A bill proposing to divert a portion of local taxes from large developments to the state generated a stir at the Capitol this week.
Rep. Trey Lamar, chairman of the Ways and Means Committee and the bill’s author, did not bring up the bill in committee before Tuesday’s deadline, letting it die without a vote. But it could signal some leaders are reevaluating the incentives given to the massive data centers sprouting up in Mississippi and across the South and whether the state is getting a good deal.
When asked about why he didn’t bring his bill up, Lamar responded, “stay tuned.” It’s unclear whether he would try to revive the measure this session.
If the proposal in House Bill 1635 were enacted, for projects over $1 billion in investment, 80% of local ad-valorem taxes collected over $1 billion would go into a new state fund, with 20% going to the local government and school district. Money in the new fund would be earmarked for infrastructure and economic development projects across the state.

Local leaders have pushed back against this proposal. The director of the Madison County Economic Development Authority, Joey Deason, told WLBT that the bill would disincentivize major investments. He also said it would reduce the county’s new tax revenue from the construction of an Amazon data center from $70 million a year to $20 million a year.
Last year, the Center for Economic Accountability named the Compass Datacenters project in Meridian the country’s “Worst Economic Development Deal of the Year.” The center cited the “breadth and length” of the state and local tax incentives as the primary reason for labeling it a bad deal.
Data centers remain attractive projects for local leaders and developers.

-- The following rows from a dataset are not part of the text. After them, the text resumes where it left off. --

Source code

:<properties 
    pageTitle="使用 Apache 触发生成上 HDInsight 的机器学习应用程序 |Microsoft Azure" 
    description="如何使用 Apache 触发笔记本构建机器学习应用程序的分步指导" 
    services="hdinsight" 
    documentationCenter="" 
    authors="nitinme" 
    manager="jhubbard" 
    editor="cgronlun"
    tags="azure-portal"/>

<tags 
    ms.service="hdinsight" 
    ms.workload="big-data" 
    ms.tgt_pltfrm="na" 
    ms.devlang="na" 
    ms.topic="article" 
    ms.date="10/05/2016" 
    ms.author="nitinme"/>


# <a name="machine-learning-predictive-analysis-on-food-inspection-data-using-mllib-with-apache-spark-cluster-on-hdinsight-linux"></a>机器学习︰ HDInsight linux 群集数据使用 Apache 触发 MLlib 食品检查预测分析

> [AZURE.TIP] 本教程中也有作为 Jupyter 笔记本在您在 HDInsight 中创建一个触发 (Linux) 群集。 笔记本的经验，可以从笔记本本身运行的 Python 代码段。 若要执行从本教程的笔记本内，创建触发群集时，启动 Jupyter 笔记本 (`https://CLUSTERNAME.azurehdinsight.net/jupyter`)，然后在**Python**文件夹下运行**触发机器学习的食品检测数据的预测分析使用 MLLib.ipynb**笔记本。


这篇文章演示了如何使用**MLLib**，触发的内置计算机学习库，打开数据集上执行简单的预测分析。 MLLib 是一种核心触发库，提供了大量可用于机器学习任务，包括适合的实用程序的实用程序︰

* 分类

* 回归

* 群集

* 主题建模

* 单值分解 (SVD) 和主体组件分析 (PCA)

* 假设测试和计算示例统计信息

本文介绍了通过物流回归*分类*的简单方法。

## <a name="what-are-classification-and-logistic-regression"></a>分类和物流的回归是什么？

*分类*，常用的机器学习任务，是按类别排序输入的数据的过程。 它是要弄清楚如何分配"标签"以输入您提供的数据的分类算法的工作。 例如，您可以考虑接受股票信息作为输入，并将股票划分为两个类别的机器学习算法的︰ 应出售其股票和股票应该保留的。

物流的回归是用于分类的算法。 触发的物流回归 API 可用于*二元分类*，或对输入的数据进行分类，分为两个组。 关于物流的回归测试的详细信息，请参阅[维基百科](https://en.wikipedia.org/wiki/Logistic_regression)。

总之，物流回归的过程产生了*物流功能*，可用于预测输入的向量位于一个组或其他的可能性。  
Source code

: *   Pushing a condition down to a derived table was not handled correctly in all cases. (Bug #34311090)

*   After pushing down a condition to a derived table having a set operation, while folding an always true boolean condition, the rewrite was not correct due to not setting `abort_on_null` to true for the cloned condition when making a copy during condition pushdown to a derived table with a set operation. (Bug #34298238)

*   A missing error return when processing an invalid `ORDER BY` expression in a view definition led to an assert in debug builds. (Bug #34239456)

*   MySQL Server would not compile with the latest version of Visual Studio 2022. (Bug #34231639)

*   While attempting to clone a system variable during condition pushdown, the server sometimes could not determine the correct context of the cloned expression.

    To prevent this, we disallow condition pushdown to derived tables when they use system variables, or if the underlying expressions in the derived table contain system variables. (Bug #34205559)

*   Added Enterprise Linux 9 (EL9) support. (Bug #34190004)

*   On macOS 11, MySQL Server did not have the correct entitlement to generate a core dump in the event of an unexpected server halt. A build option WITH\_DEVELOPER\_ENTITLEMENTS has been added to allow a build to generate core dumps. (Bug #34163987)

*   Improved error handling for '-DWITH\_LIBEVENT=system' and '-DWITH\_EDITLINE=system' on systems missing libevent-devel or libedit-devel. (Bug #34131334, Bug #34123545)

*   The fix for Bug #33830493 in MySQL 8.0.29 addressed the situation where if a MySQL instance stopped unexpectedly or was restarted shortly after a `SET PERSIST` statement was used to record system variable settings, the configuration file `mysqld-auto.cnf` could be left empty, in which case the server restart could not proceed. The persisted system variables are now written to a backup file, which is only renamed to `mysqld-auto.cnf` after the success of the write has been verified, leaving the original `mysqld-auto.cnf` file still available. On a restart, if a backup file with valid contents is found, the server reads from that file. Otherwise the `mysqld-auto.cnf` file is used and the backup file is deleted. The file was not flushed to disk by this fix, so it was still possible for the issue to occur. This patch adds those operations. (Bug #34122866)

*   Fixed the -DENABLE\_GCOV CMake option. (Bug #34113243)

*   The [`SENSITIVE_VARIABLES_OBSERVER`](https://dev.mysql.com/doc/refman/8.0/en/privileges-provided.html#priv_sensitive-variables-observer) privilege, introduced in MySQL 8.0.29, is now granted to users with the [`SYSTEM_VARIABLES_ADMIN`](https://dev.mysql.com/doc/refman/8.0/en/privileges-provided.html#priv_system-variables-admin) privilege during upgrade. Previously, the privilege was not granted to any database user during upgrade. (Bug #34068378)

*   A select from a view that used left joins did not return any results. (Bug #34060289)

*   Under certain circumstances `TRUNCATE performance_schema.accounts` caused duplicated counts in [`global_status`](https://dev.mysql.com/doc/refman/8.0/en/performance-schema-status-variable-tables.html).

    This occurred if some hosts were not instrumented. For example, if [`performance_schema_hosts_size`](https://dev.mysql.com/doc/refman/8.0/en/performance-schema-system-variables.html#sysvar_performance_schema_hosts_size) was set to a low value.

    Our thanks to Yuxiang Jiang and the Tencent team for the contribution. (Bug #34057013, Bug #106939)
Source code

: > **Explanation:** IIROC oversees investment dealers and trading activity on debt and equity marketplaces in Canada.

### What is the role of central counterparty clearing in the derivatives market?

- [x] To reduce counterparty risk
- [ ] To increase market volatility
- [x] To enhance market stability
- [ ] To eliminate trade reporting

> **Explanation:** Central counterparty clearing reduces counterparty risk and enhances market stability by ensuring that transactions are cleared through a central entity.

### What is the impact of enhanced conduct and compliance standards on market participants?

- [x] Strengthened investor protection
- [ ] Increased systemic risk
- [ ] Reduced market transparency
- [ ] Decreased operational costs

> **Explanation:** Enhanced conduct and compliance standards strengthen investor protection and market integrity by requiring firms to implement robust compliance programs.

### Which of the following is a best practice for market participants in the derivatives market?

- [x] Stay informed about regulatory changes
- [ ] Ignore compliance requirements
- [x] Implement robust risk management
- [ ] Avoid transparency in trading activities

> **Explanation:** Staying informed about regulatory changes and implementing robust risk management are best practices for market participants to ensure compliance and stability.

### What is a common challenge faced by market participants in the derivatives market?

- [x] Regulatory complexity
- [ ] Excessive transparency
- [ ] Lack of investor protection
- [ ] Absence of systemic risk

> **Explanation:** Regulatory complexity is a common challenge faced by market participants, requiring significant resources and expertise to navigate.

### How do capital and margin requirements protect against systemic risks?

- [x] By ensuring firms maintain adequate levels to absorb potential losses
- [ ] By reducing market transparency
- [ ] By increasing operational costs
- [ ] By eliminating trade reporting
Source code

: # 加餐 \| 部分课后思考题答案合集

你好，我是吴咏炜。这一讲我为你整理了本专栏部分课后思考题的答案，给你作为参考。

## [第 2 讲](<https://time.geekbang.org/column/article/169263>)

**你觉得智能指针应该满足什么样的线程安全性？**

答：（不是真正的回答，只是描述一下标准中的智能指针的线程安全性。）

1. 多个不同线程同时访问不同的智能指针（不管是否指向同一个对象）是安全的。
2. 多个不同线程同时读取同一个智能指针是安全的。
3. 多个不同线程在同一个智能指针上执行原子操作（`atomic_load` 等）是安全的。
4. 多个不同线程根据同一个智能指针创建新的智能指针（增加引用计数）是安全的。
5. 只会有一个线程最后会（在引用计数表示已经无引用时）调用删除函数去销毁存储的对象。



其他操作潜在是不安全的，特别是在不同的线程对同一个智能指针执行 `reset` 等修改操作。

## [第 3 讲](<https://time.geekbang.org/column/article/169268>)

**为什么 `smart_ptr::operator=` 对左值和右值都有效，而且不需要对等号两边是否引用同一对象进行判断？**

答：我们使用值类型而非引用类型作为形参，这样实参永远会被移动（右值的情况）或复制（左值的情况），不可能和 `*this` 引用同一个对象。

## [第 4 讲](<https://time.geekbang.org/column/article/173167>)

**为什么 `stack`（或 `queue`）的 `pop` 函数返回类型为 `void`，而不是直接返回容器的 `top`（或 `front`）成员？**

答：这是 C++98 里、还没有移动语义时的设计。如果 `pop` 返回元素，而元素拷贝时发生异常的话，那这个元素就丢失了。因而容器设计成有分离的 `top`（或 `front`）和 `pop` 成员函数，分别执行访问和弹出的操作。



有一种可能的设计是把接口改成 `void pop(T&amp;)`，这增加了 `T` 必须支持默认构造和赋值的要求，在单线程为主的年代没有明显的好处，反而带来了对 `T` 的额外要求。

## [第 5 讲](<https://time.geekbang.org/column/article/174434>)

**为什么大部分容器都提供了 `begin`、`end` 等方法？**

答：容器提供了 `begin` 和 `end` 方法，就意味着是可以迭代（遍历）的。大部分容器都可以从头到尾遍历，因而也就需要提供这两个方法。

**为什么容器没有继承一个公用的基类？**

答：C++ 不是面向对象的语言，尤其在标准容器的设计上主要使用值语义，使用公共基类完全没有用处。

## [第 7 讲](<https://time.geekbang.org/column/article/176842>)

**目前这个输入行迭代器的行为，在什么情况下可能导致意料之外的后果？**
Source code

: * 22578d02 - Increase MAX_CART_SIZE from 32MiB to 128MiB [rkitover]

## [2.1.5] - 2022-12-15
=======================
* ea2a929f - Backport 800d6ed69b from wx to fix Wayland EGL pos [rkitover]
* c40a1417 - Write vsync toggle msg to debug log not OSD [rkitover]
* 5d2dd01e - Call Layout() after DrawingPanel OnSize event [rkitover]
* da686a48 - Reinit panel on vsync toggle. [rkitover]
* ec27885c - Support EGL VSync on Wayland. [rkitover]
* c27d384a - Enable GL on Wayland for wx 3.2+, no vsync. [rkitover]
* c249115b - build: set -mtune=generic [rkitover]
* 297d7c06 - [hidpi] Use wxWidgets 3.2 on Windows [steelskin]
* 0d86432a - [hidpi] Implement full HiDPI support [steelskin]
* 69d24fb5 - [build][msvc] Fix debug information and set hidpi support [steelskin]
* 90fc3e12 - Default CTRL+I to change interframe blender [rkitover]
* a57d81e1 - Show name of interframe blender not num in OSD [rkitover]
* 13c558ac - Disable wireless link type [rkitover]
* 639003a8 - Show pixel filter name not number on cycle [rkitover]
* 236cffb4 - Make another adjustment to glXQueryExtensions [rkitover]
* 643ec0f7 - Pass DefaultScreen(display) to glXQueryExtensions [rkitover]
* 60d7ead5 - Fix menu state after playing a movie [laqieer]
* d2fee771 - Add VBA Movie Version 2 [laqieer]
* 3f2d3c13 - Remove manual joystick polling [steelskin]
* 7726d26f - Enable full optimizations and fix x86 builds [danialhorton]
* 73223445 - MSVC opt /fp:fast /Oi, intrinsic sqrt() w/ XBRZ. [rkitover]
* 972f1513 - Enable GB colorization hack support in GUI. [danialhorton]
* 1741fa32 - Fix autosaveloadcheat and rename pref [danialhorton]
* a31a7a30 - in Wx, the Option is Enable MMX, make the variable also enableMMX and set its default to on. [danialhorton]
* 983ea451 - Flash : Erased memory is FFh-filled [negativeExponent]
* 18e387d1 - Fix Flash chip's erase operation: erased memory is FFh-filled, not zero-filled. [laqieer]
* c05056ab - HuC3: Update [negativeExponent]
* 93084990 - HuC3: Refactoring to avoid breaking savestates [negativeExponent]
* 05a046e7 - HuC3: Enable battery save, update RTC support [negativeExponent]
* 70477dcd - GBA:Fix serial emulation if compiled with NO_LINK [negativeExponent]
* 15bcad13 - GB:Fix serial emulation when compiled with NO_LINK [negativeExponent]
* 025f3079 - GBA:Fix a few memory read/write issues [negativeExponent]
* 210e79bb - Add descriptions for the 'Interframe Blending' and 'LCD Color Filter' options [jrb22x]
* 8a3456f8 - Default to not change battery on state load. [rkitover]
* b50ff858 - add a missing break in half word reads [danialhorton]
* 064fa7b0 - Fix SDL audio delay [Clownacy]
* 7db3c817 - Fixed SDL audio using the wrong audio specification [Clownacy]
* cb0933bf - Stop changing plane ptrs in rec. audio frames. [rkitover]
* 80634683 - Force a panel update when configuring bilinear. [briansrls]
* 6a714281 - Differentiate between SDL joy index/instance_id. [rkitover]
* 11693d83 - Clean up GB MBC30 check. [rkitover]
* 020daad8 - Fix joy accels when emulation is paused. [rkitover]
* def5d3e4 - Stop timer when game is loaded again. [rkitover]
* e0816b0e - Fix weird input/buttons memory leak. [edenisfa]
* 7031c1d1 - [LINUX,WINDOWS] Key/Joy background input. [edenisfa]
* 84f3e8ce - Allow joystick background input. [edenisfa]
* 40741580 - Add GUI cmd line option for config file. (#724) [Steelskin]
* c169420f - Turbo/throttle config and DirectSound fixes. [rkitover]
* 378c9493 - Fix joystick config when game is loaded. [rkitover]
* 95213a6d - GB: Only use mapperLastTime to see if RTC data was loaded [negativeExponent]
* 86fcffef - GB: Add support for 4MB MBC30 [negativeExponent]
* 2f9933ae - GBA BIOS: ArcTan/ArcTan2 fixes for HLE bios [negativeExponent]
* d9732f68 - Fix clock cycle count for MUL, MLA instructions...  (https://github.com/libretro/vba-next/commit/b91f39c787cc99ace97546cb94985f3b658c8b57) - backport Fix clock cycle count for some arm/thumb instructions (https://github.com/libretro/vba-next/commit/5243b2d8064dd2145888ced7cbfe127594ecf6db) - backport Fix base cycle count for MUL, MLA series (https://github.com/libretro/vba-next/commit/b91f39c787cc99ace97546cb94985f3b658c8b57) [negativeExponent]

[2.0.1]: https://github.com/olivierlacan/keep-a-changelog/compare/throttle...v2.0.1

The centers bring in billions of dollars in investment, new tax revenue and create more jobs. But there has been pushback from residents who are concerned about environmental impacts and the lack of transparency. Data centers create relatively few jobs compared to the scale of investment and demand large amounts of power and water.
Other news: Ag land being bought up, Siemens expanding in Rankin County, hotel and conference center planned for Madison
- A new report from Mississippi State University Extension shows more of the state’s farmland is being bought by real estate and financial institutions. Individuals still make up a majority of transactions. But purchases by financial businesses rose by 5.78% between 2019 and 2023, complicating an already fraught agricultural landscape.
- Siemens Energy is expanding its presence in Mississippi. On Tuesday, the company announced it will build a $300-million manufacturing plant in Rankin County. The project is expected to create almost 300 jobs. The company’s Richland facility has been in operation since the 1970s.
- The developer of Topgolf is planning to build a new luxury hotel and 50,000-square-foot conference center in the Prado Vista development in Madison County. The plan is for a 250-room hotel next to the conference center. The hotel will include four restaurants. The developer, Gabriel Prado, has announced a slew of new projects over the last year. The most recent announcement was a $50-million luxury loft development in Jackson.
- The Golden Triangle Development LINK announced Iain D. Vasey will be its new president and chief executive officer starting March 15. The organization is the economic development arm for Clay, Lowndes and Oktibbeha counties. It gained national recognition for attracting over $10 billion in investment under its previous CEO, Joe Max Higgins. Higgins left abruptly in August reportedly due to workplace behavior. Vasey is an experienced economic developer and was most recently the director of development services for the city of Klamath Falls, Oregon. Previously, he was president and CEO of the Corpus Christi Regional Economic Development, where one of his projects was with Steel Dynamics, who has a presence in the Golden Triangle.